I vincitori
Dialettando
Per la sezione Dialettando, la giuria, all'unanimità, assegna il premio a:
Menjar casolà, regia di David Casals-Roma – Barcellona.
Motivazione: una trovata dolce e a un tempo amara, in un'atmosfera leziosa, contro la solitudine, che si dissolve quando il protagonista non è più l'unico a usare quell'espediente.
Premio giuria popolare sezione Dialettando:
La casa di li trenta scrusci, regia di Diego Monfredini.
Premio Paola Chicco dedicato alla insegnante andriese e studiosa di dialetti, proverbio e tradizioni locali assegnato al cortometraggio:
Addoascì, regia di Luigi Mitolo, Istituto “Giovanni Maria Sforza” di Palagianello (Ta).
Motivazione: Accattivante, divertente e musicale a cominciare dal titolo, Addoascì interpreta in pieno lo spirito del festival e del Premio Paola Chicco che la direzione artistica e la giuria assegna a lavori che si distinguono in maniera particolare per la ricerca del linguaggio e delle tradizioni a esso collegate.
A tema libero
Sezione a Tema libero che ha riscosso il gradimento di buona parte dei giurati è:
L'Audizione, regia di Davis Kanepe.
Motivazione: Lavoro buono e frizzante che partendo da un clichè diffuso mostra in modo originale la difficoltà, per l'arte e per gli artisti, di trovare un palcoscenico alla loro altezza.
Premio giuria popolare sezione Tema Libero
Mezz'ora non mi basta, regia di Laura Rovetti.
Corti scolastici
Sezione Corti scolastici, vince:
Lo strano caso di Jasi, il vampiro vegetariano, della Scuola Primaria "Don Lorenzo Milani" di San Vito dei Normanni (Br), regia di Gianluigi Attorre
Motivazione: Sollecitati nel modo e con gli strumenti giusti, i ragazzi hanno dato il meglio di sé su un tema importante che è quello della salvaguardia ambientale. Hanno inoltre elaborato il loro impegno riuscendo a trasmetterlo nella sua complessità con grande allegria.
Premio giuria popolare sezione Corti scolastici
La ricerca, della Scuola Primaria "Papa Giovanni XXIII" di Margherita di Savoia.
Colonna sonora
Sezione Colonna sonora, vince:
il compositore Marco Cascone per il film Disinstallare un amore di Alessia Scarso.

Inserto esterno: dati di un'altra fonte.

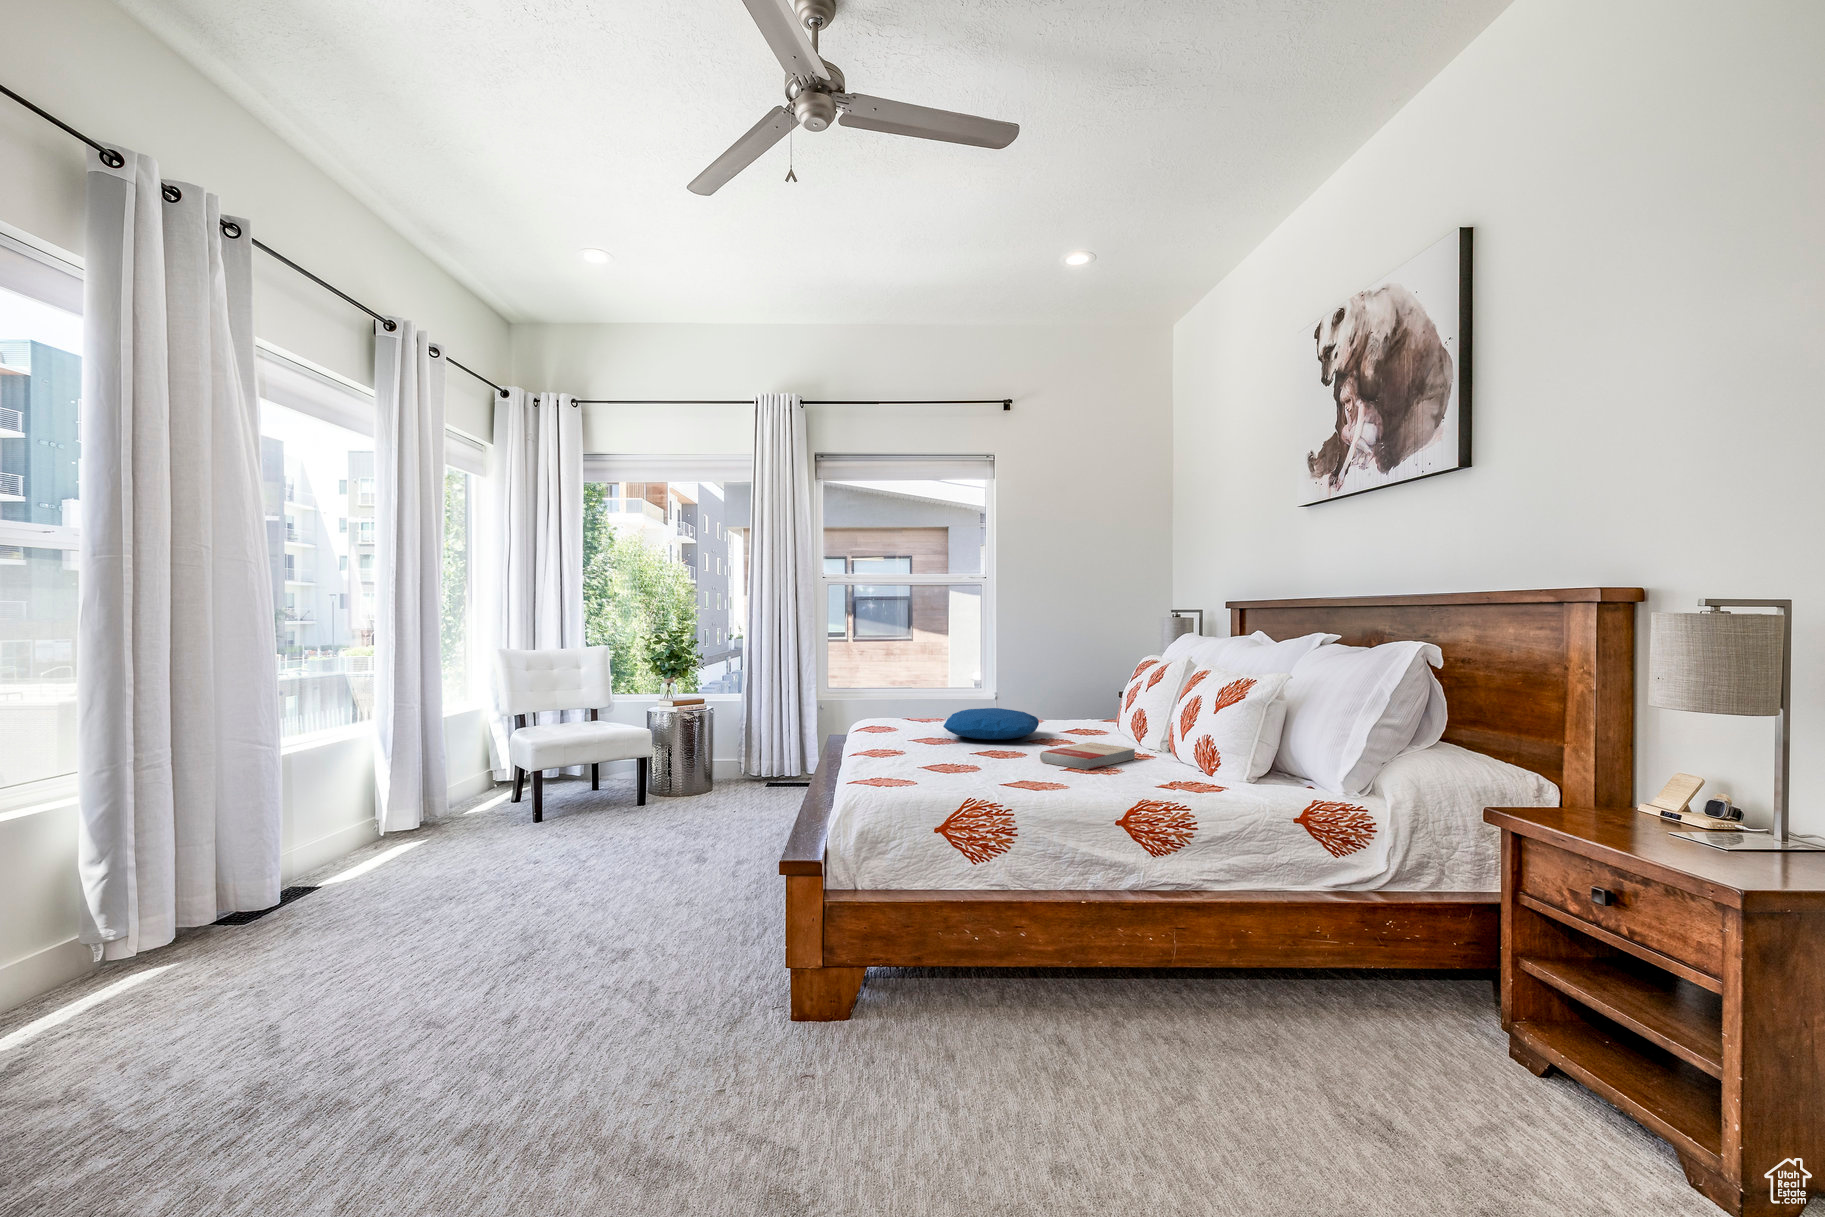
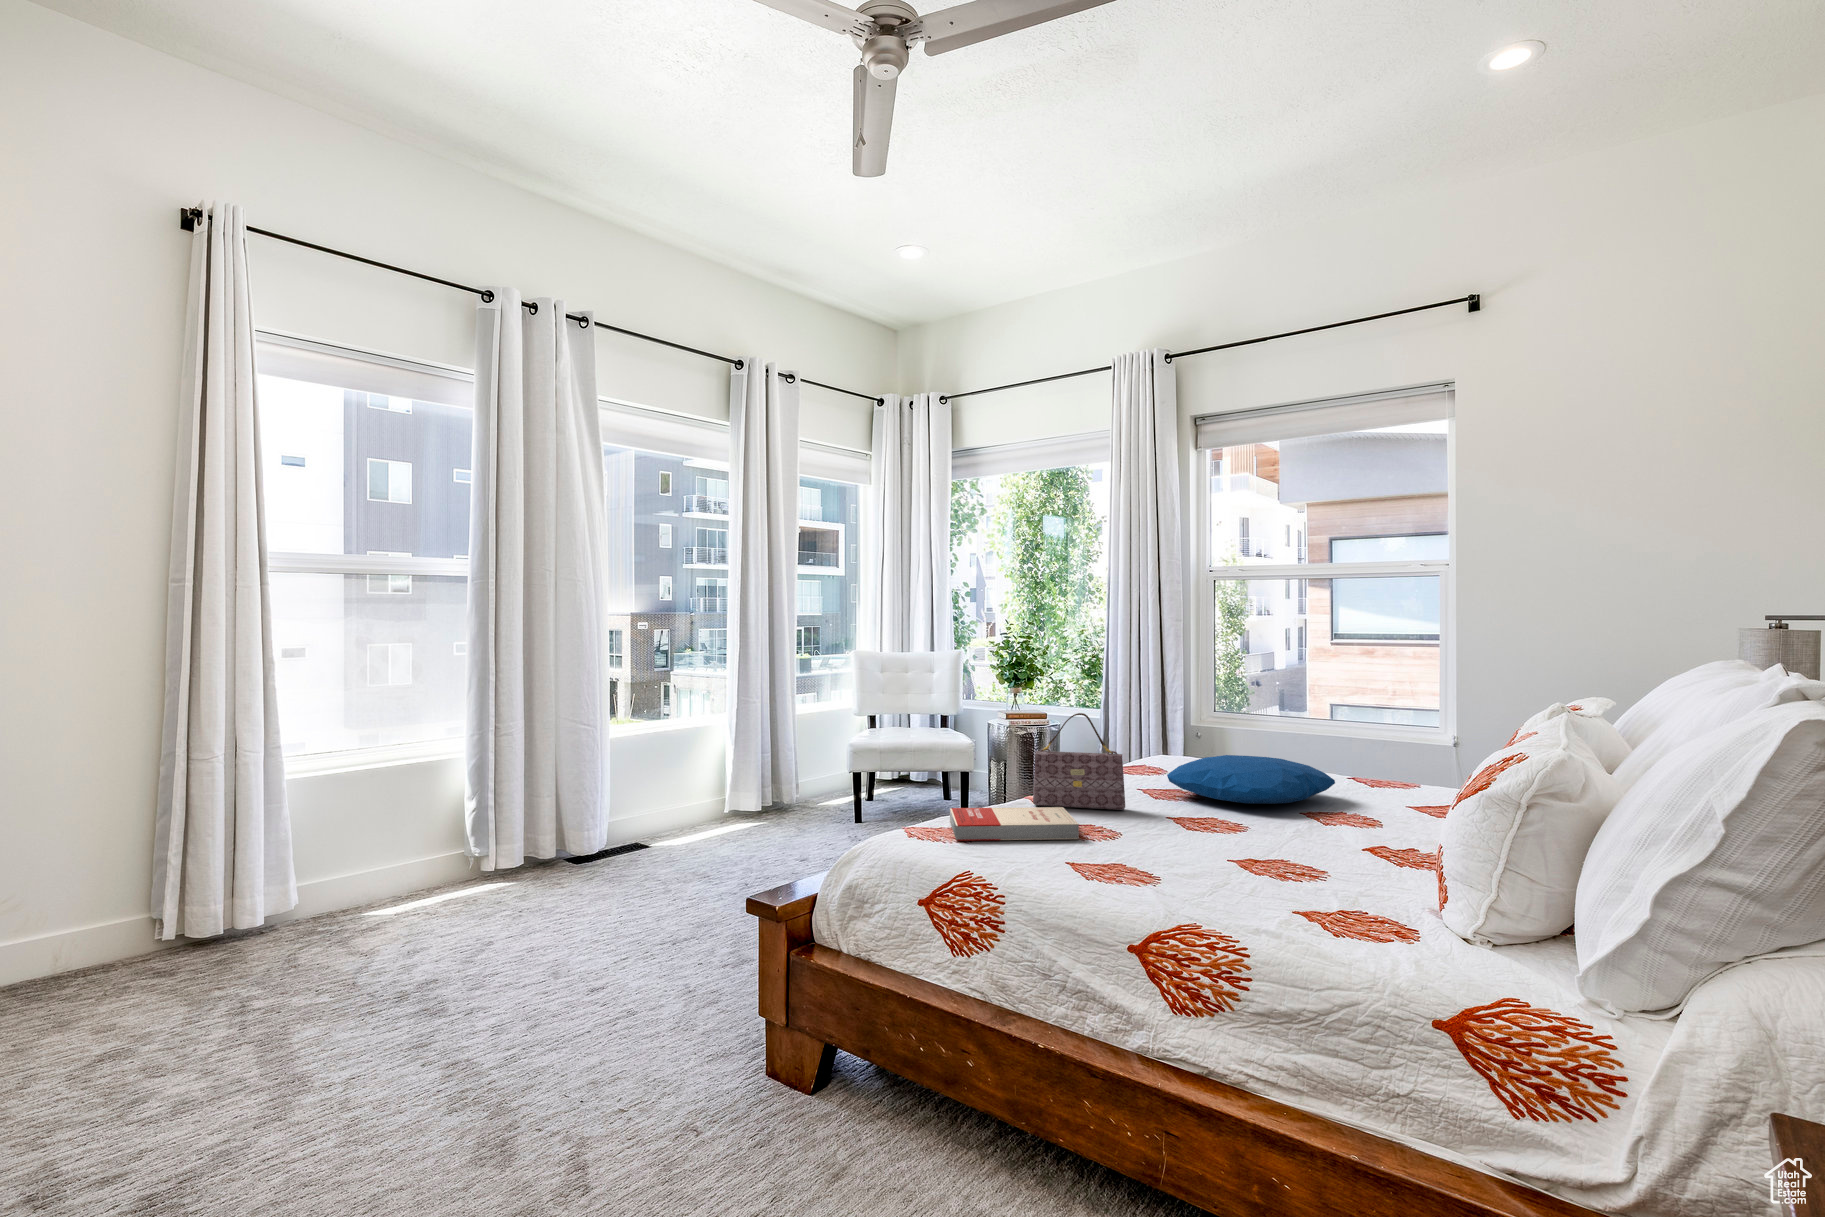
handbag: none [886,684,951,758] -> present [1033,713,1125,810]
book: present [1040,742,1135,770] -> present [950,807,1079,841]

Motivazione: Una scrittura musicale raffinata, intensa e straordinariamente appropriata ai differenti piani emozionali del cortometraggio "Disinstallare un amore".
Menzioni speciali della giuria
Io sono qui, di Mario Piredda
Motivazione: Per morire non serve coraggio ed eroismo, a volte basta la necessità, quella di un lavoro. Ma ai soldati sul fronte kossovaro l'uranio impoverito non ha chiesto perché fossero lì. A loro è dedicato questo lavoro che non cerca polemica ma racconta verità e struggente amicizia
Alla migliore interpretazione:
Maria Pedroviejo per il cortometraggio Anonimos, di Felix Llorente, Spagna
Motivazione: Attraverso un espediente semplice ma efficace, Anonimos mostra una protagonista che con freschezza e coraggio esordisce davanti alla macchina da presa e centra l'obiettivo.
Menzione speciale al cortometraggio KLANdestino di Elia Moutamid per la capacità del regista, nonché protagonista, di mostrare se stesso al centro di un processo cambiamento che rappresenta il futuro dell'Europa.
Menzione speciale della giuria all'istituto professionale per i servizi sociali "Giuseppe Colasanto" di Andria con il lavoro di ricerca e studio compiuto dagli studenti dedicato ai fatti del settembre 1943 a Barletta, dove i tedeschi uccisero per rappresaglia 11 vigili urbani e due netturbini.
Menzione speciale al compositore Daniele Furlati per il film Eclissi di fine stagione per la capacità di esprimere in una colonna sonora essenziale la delicata poetica del cortometraggio "Eclissi di fine estate".